I wonder how far you would get in your profession if you ignored all the science you just listed and instead went by what someone "likes" about a design. Hey, this airplane wing looks good to me let's go with that! Why do we need to simulate it with FEA? Just build it. I "know" it will be good and all these people explaining the science otherwise have no idea.
There are people who have spent a lifetime trying to correlate speaker preference with objective measurements. Don't dismiss it out of hand by telling us your qualifications in determining if a speaker sounds good or not is designing aircraft. Reminds me of my ex-partner in another audio forum who was a doctor. When we disagreed, he would always say, "I make life and death decisions every day; you think I don't know the answer to this business question???"
It may come as a shock to you but countless designers including Andrew follow this research as well. It is just that they have to create a differentiated products and live within strict cost targets and marketing plans. So that leads to different choices than necessarily the optimal ones.
The speaker you love has been discontinued. If it is so good, then why that?
Ok, I am not a audio engineer and i wouldn't know about the nitty gritty of speaker design a.k.a. what some speaker designer is honing into. I am a aerospace systems lead (entirely different industry) and my customer base is something else. We do a whole lotta (WHOLE LOT) research in my field as well and If we screw up, people die...we get strapped with lawsuits...we lose our shirts and get tossed on the sidewalk rather quickly (high stress). But, in fact, there is a lotta research that we have done in my field that the even the audio industry could borrow, if they chose to innovate more. Too much of a plateau with guys in their comfort zone and very few designers trying something radically new. I may know somethin about aeroacoustics, aeroelasticity, composites, acoustic field tests that we do, whatever, (even has the word acoustic in it!!! lol) but, i agree it's different from three drivers and a crossover in a box that makes music. However, I did play a violin for 30 years and i do know something about music. I assume you're a computer engineer/electrical (EECS kinda guy?) I also did take my fair share of EECS electives when i turned in a disseration a decade ago. So, I can promise you, you wouldn't lose me completely if you started to describe the nitty gritty of it and i am all ears on this (willing to learn). This is precisely why i joined this forum....learn something from experts (if they are experts indeed) in a different field.

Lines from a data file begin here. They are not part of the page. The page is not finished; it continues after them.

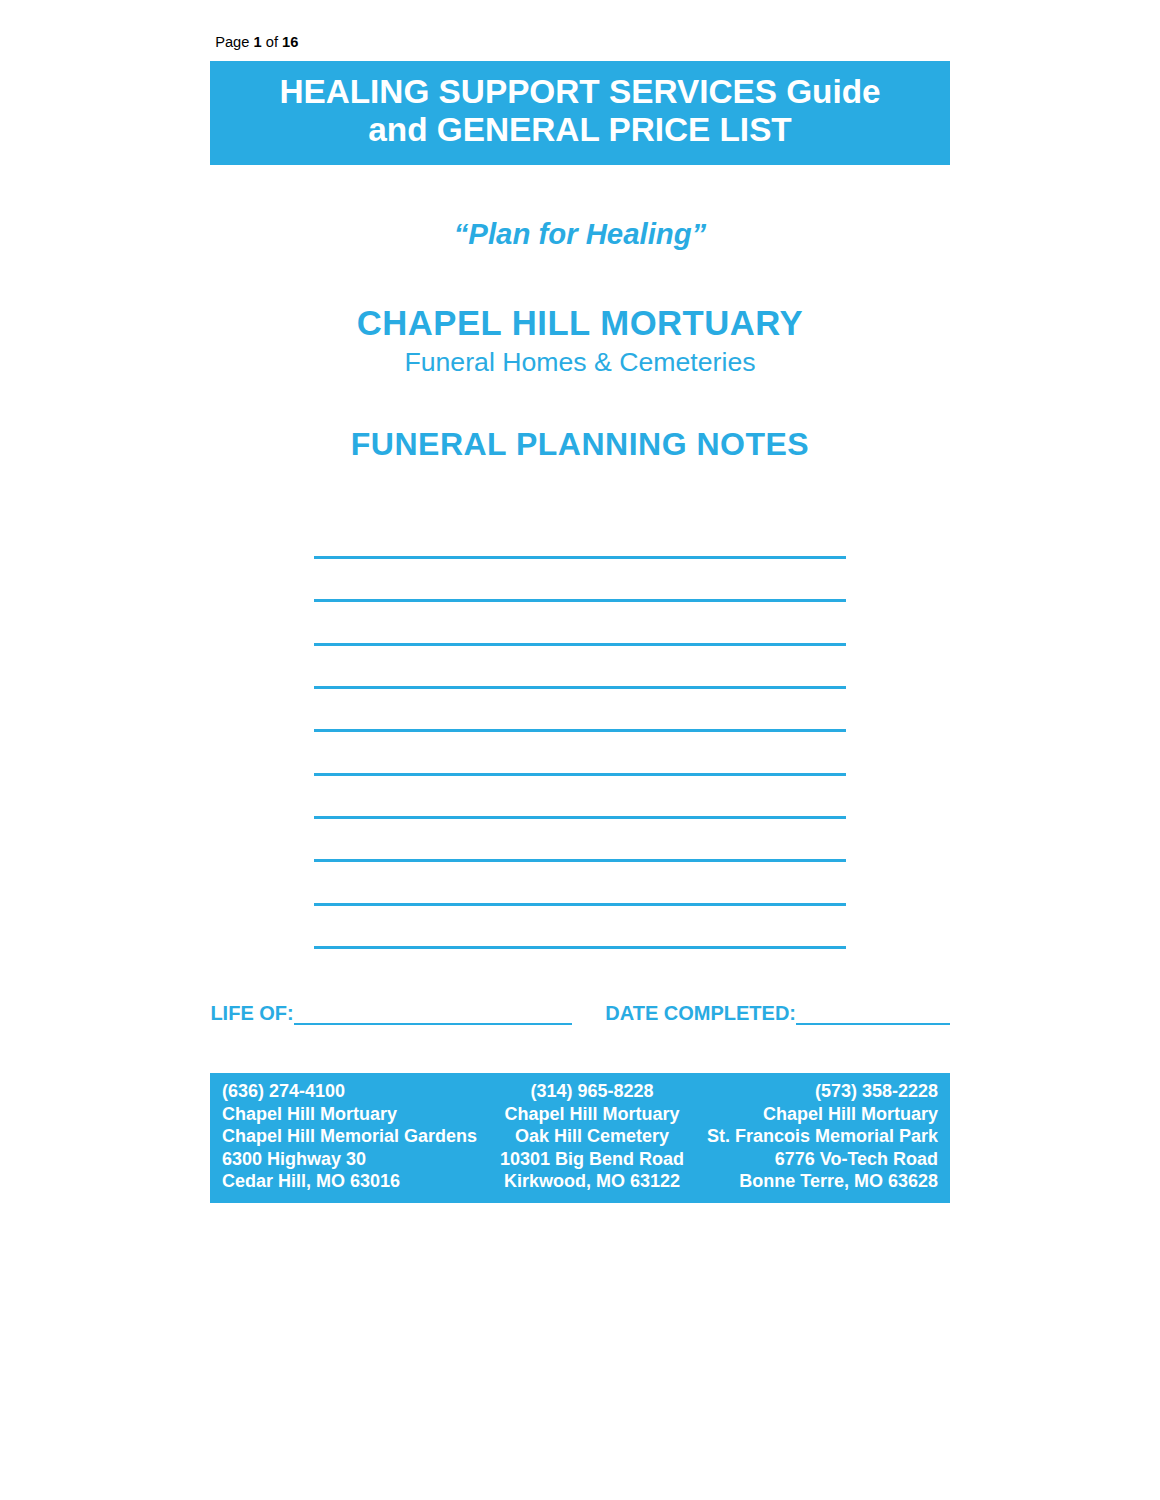Page 1 of 16
HEALING SUPPORT SERVICES Guide and GENERAL PRICE LIST
“Plan for Healing”
CHAPEL HILL MORTUARY
Funeral Homes & Cemeteries
FUNERAL PLANNING NOTES
LIFE OF: DATE COMPLETED:
(636) 274-4100
Chapel Hill Mortuary
Chapel Hill Memorial Gardens
6300 Highway 30
Cedar Hill, MO 63016
(314) 965-8228
Chapel Hill Mortuary
Oak Hill Cemetery
10301 Big Bend Road
Kirkwood, MO 63122
(573) 358-2228
Chapel Hill Mortuary
St. Francois Memorial Park
6776 Vo-Tech Road
Bonne Terre, MO 63628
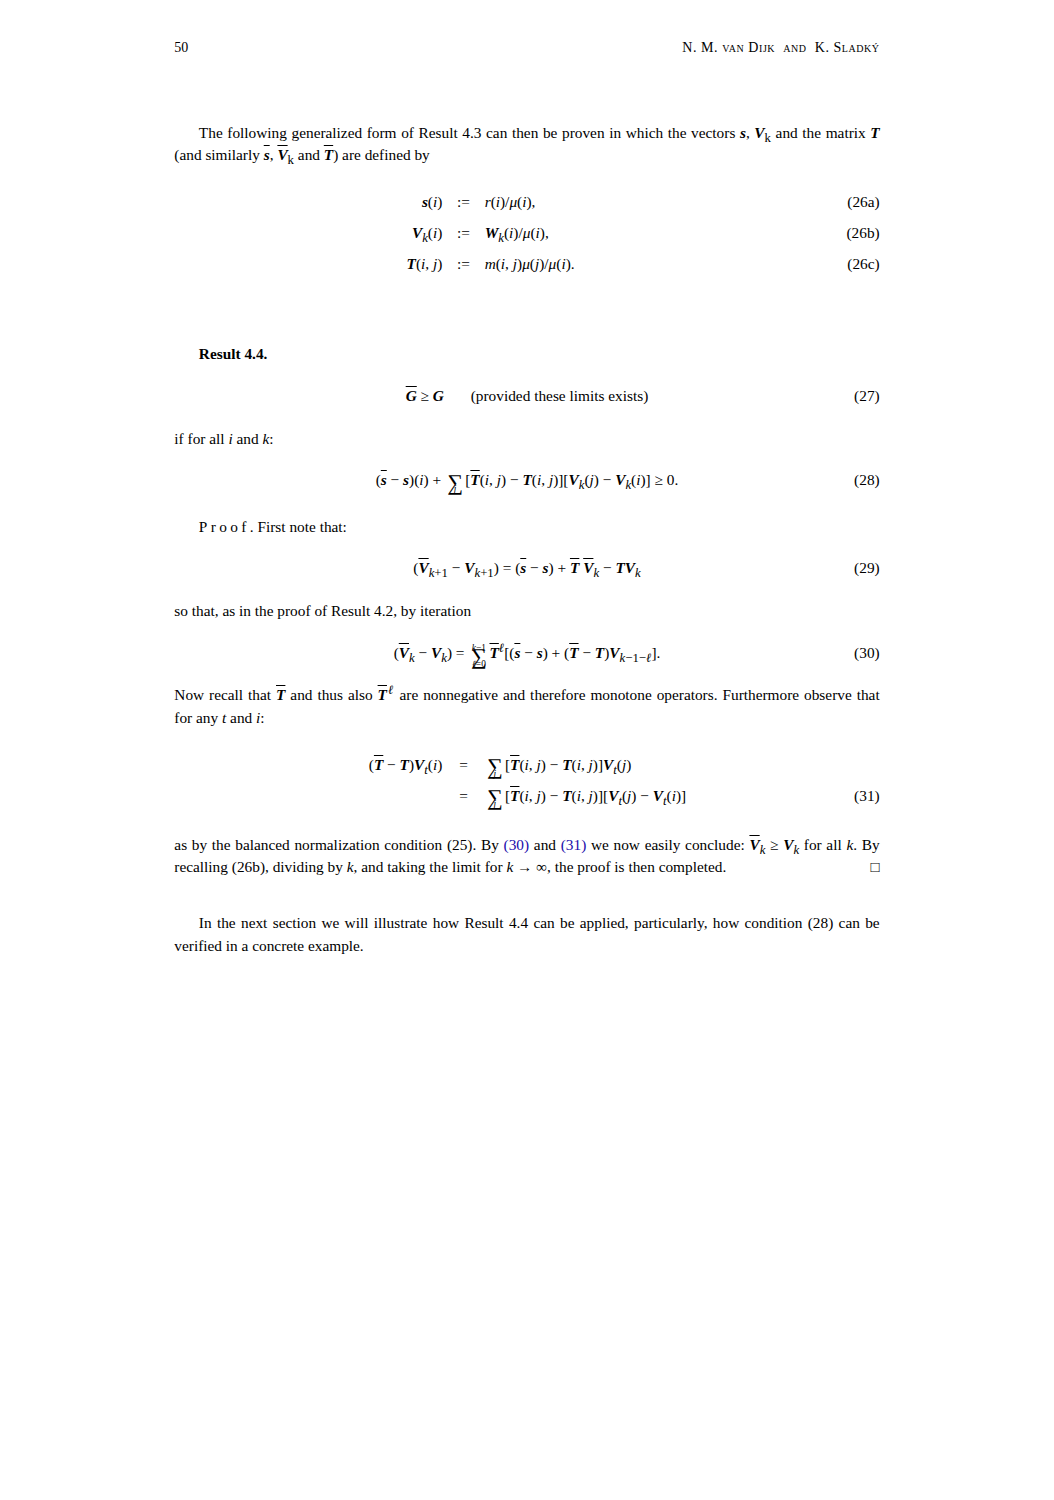50 N. M. van Dijk and K. Sladký
The following generalized form of Result 4.3 can then be proven in which the vectors s, Vk and the matrix T (and similarly s, Vk and T) are defined by
| s ( i ) | := | r ( i )/ μ ( i ), | (26a) |
| V k ( i ) | := | W k ( i )/ μ ( i ), | (26b) |
| T ( i , j ) | := | m ( i , j ) μ ( j )/ μ ( i ). | (26c) |
Result 4.4.
G ≥ G (provided these limits exists) (27)
if for all i and k:
(s − s)(i) + ∑j[T(i, j) − T(i, j)][Vk(j) − Vk(i)] ≥ 0. (28)
Proof. First note that:
(Vk+1 − Vk+1) = (s − s) + T Vk − TVk (29)
so that, as in the proof of Result 4.2, by iteration
(Vk − Vk) = ∑k−1 ℓ=0 Tℓ[(s − s) + (T − T)Vk−1−ℓ]. (30)
Now recall that T and thus also Tℓ are nonnegative and therefore monotone operators. Furthermore observe that for any t and i:
| ( T − T ) V t ( i ) | = | ∑ j [ T ( i , j ) − T ( i , j )] V t ( j ) | |
| | = | ∑ j [ T ( i , j ) − T ( i , j )][ V t ( j ) − V t ( i )] | (31) |
as by the balanced normalization condition (25). By (30) and (31) we now easily conclude: Vk ≥ Vk for all k. By recalling (26b), dividing by k, and taking the limit for k → ∞, the proof is then completed. □
In the next section we will illustrate how Result 4.4 can be applied, particularly, how condition (28) can be verified in a concrete example.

Since you mention correlations with "speaker preference to objective measurements", i wonder how far these correlations got and how many holes can be picked apart if some hawk eyed engineer started looking at it. I wonder why there are still so many different brands of speakers that sound so different then. How much do you trust it?
Either way,
a) Ahem, this is what the frequency response of the HUMAN EAR itself looks like (mas o menos). It surely isn't flat (last i checked, check attached). (Correct me if i'm wrong, or let's probe this quest for flatness a bit more).
b) Listeners have all kinds of different ears
c) Listeners listen at different levels
d) Listeners have all kinds of different rooms, placement, etc
e) Listeners have all kinds of different gear
f) Listeners listen to all kinds of different instruments, lousy recordings, different genres of music, etc etc.
g) These are not high end speakers (20k+). It would be wise to assume that folks in this price bracket may not have competent high end electronics, invested significantly in room treatments, etc.
I think Andrew Jones has the engineering aptitude to come come up with a very flat line if it's all that mattered. But, If you are a speaker designer working for a business, i.e, you are trying to capture a significant chunk of the customer base at this price bracket and make your speaker profitable, i.e., you don't wanna lose your shirt (as a business), i.e., you gotta appeal somehow to a large enough number of ears, how would you design it? You sure as heck may have the engineering aptitude to come up with a flat line (not doubting that). But what would it be? A flat line? (in consideration of 'confoundances' a, b, c, d, e, f, g and the above mentioned). Or do you live in complete trust of this "speaker preference to objective measurements" correlation data you've got. Maybe, that's the best you can do....that's all you have to go with, maybe not, enlighten me.